**HOW TO COMPLETE THIS TASK**
Read the data, and whenever a line holds the word "struktur", report that line.

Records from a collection
Segment Open
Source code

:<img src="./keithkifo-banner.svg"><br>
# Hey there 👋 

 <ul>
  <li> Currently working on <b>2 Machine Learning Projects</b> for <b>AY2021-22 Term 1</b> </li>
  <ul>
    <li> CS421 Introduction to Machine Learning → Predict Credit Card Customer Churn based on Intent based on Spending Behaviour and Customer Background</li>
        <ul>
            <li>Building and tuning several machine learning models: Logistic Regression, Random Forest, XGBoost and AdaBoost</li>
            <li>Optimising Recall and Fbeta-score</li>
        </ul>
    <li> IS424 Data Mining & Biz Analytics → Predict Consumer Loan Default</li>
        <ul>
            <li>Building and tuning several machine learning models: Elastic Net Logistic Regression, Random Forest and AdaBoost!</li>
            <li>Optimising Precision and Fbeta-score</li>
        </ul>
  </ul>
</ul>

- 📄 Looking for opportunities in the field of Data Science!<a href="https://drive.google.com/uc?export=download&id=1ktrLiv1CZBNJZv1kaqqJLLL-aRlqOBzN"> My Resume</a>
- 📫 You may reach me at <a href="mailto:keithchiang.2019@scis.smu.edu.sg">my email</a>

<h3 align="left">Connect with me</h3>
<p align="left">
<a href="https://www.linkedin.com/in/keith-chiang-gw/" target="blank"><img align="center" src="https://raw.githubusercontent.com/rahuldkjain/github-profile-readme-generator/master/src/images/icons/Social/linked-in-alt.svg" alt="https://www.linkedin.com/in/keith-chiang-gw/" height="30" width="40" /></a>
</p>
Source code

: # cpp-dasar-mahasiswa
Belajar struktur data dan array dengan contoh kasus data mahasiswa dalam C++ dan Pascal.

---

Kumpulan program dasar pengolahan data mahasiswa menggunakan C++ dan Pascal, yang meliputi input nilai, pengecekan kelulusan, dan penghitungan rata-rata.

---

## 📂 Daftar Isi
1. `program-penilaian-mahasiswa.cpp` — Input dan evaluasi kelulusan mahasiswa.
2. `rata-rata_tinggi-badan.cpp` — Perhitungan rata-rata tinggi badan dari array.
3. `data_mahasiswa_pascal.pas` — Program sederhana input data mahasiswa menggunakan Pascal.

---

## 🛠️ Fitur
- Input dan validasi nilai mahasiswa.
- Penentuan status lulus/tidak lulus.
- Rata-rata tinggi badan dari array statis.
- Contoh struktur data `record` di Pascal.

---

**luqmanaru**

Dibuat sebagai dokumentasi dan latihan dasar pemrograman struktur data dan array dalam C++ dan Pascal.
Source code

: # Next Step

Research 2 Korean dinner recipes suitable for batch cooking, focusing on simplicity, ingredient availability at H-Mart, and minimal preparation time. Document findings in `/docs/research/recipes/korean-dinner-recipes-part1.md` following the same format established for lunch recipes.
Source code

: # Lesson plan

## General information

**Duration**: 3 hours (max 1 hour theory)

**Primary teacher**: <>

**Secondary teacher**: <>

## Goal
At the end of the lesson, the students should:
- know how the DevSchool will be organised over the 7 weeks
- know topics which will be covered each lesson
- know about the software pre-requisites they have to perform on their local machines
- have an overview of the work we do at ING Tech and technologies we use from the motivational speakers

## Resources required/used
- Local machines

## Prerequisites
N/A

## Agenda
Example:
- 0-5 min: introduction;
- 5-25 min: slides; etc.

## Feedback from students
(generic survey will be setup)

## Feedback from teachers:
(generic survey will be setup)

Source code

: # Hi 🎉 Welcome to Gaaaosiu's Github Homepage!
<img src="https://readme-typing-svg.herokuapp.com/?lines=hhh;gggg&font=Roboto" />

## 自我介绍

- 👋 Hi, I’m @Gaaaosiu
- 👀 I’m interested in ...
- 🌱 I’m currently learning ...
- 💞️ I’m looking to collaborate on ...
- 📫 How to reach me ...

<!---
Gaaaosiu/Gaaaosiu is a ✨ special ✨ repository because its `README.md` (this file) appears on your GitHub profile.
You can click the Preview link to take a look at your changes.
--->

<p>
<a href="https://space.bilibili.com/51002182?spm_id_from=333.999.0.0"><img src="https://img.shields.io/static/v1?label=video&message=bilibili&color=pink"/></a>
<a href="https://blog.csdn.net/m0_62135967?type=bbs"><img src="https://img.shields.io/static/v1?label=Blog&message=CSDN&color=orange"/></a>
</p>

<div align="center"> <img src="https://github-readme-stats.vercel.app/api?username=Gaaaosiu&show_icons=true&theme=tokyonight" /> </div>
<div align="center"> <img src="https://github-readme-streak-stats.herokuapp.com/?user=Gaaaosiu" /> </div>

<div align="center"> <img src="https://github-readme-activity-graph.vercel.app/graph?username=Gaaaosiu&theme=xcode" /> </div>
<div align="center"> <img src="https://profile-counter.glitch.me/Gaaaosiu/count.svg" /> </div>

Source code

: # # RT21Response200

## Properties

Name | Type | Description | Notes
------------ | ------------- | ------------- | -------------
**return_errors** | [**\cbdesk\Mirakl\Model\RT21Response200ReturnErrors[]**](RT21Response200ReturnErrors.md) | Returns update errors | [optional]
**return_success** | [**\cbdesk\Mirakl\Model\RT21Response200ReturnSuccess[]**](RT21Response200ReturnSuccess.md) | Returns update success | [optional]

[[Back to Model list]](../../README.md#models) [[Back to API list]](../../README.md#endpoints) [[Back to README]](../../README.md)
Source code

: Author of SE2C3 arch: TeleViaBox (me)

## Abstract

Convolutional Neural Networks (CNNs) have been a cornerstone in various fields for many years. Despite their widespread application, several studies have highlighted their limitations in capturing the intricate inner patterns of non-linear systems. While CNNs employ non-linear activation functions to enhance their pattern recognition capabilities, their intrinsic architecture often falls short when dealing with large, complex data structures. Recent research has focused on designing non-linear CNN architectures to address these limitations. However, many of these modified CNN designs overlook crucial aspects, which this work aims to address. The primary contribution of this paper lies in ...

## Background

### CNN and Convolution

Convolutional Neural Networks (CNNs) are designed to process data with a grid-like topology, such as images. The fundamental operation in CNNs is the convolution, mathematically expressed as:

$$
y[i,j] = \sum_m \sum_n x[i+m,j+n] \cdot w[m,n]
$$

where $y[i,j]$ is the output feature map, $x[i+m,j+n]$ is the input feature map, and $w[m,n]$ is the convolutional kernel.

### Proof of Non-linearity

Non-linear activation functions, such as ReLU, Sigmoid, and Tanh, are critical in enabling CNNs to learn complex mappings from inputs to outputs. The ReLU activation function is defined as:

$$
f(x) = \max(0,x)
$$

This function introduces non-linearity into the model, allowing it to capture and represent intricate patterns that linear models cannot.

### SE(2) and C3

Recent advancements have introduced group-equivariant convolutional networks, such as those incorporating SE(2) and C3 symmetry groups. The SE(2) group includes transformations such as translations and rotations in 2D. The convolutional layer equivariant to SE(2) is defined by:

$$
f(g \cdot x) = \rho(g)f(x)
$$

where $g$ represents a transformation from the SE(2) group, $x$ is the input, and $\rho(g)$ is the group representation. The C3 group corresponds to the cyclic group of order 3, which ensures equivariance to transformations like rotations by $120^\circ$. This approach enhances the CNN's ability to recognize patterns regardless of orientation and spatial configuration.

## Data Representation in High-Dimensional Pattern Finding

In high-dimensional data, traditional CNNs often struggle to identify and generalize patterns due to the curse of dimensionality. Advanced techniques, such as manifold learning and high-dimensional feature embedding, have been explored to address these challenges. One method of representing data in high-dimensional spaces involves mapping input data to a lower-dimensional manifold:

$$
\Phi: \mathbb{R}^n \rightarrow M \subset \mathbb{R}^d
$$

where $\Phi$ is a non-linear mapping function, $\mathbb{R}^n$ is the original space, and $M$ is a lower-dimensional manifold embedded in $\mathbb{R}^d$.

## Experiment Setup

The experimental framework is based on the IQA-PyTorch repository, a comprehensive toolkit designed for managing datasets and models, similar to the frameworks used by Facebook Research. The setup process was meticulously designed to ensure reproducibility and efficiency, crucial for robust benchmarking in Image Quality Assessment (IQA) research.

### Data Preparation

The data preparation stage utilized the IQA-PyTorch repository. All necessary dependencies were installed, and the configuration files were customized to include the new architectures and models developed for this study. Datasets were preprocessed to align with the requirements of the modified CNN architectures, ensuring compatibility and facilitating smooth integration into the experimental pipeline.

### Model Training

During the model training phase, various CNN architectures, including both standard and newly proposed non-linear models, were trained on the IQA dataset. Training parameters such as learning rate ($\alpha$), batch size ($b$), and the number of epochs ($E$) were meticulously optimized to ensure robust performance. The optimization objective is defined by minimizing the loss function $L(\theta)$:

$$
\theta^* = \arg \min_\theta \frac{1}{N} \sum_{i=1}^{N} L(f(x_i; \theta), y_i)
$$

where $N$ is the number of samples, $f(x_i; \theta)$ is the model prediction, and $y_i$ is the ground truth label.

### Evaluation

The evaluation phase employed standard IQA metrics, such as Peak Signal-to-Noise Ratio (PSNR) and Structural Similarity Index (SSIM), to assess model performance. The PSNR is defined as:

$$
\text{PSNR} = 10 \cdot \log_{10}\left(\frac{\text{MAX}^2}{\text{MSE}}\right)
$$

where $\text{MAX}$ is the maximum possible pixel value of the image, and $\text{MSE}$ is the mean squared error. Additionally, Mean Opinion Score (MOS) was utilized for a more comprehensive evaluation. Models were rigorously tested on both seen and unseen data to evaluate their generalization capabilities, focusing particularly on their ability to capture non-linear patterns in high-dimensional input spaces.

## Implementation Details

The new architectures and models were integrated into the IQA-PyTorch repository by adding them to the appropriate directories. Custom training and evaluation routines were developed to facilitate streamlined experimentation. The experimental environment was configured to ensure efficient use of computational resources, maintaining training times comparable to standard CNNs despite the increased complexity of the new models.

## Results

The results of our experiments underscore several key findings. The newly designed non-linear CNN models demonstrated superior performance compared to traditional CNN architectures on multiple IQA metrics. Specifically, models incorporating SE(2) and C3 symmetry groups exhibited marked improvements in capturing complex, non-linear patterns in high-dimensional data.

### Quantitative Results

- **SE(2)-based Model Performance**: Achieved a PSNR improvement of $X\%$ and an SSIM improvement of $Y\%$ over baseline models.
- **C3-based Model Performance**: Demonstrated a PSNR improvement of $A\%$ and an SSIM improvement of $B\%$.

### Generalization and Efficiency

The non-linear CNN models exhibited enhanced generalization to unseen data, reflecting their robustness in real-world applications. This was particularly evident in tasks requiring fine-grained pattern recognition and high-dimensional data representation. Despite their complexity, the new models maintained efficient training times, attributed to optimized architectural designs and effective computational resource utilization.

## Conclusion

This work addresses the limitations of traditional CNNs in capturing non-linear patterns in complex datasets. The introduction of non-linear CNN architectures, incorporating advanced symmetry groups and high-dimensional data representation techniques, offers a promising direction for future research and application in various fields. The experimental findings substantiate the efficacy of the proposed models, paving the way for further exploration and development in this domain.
Segment Closed
**RESPONSE FOR THIS EXERCISE**
Belajar struktur data dan array dengan contoh kasus data mahasiswa dalam C++ dan Pascal.
- Contoh struktur data `record` di Pascal.
Dibuat sebagai dokumentasi dan latihan dasar pemrograman struktur data dan array dalam C++ dan Pascal.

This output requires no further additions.